Like Andrew Coulson, I attended an event in honor of Milton Friedman’s birthday yesterday. This one was in Missouri, and it featured Bill Poole, who’s president of the Saint Louis Federal Reserve Bank and a frequent participant in Cato events on monetary policy. The event was sponsored by the University of Missouri and the Show-Me Institute. In his speech, he credited Friedman with making the case that changes in the money supply are a major factor in the business cycle. However, he noted that modern-day central bankers do not agree with Friedman’s contention that central banks should focus on limiting the growth of the money supply:

Everything Milton argued about money stock control is true, but the effect of inflation expectations on the practice of monetary policy itself was, I believe, a missing element in the analysis. The economy functions differently when inflation expectations are firmly anchored. If a central bank allows expectations to become unanchored, then interest-rate control becomes a dangerous and potentially destabilizing policy. But should the practice of monetary policy depend on how well inflation expectations are anchored? I do not recall Milton discussing this question, perhaps because he believed that the best way to maintain well-anchored expectations over time was for the central bank to commit to steady and low money growth under all circumstances.

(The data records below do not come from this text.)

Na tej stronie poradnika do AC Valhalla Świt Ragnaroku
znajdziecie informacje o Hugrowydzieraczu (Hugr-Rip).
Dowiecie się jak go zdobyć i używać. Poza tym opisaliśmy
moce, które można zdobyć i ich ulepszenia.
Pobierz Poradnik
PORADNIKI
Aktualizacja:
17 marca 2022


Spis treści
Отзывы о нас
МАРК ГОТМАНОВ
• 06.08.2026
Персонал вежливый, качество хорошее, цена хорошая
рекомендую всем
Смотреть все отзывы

How does a central bank anchor inflation expectations? One approach would be for the central bank to commit to low and steady money growth come what may. A problem with this approach is that it may not appear credible to the markets when financial instability and/​or recession occurs. If a policy of steady money growth has exceptions, can the exceptions be defined in such a way to retain anchored inflation expectations?

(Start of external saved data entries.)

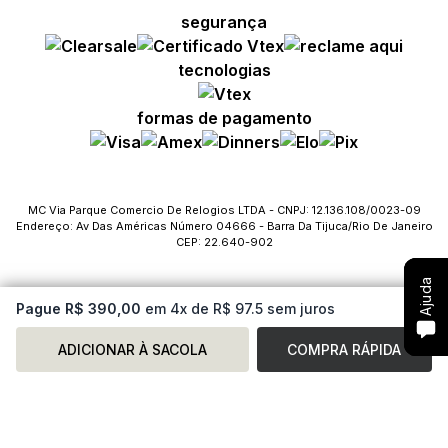
segurança
Compre com um Embaixador
Compre com um Embaixador
Compre com um Embaixador
tecnologias
Consulte seu pedido
Consulte seu pedido
Consulte seu pedido
formas de pagamento
Solicite troca ou devolução
Solicite troca ou devolução
Solicite troca ou devolução
Conheça o Bônus MC
Conheça o Bônus MC
Conheça o Bônus MC
MC Via Parque Comercio De Relogios LTDA - CNPJ: 12.136.108/0023-09
Endereço: Av Das Américas Número 04666 - Barra Da Tijuca/Rio De Janeiro
Fale com o SAC
Fale com o SAC
Fale com o SAC
CEP: 22.640-902
Ajuda
Ajuda
Ajuda
Pague R$ 390,00
em 4x de R$ 97.5 sem juros
ADICIONAR À SACOLA
COMPRA RÁPIDA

A necessary and sufficient condition for anchoring is that the central bank act vigorously to resist inflation or deflation whenever it becomes evident and particularly when inflation expectations change, up or down, in an unwelcome way. If the central bank is willing to push as hard as it takes, regardless of short-run consequences to unemployment and especially to the bond and stock markets, then market participants will develop firm views on the likely rate of inflation in the future. The Fed must convince market participants who bet against it that they will regret their bets.

However, Poole concludes that “Although Milton did not prevail in his quest to have the Fed maintain a constant money-growth rate, he did prevail in his insistence that policy be apolitical and rely to the maximum possible extent on market judgments. He lost a battle but truly did win the war.”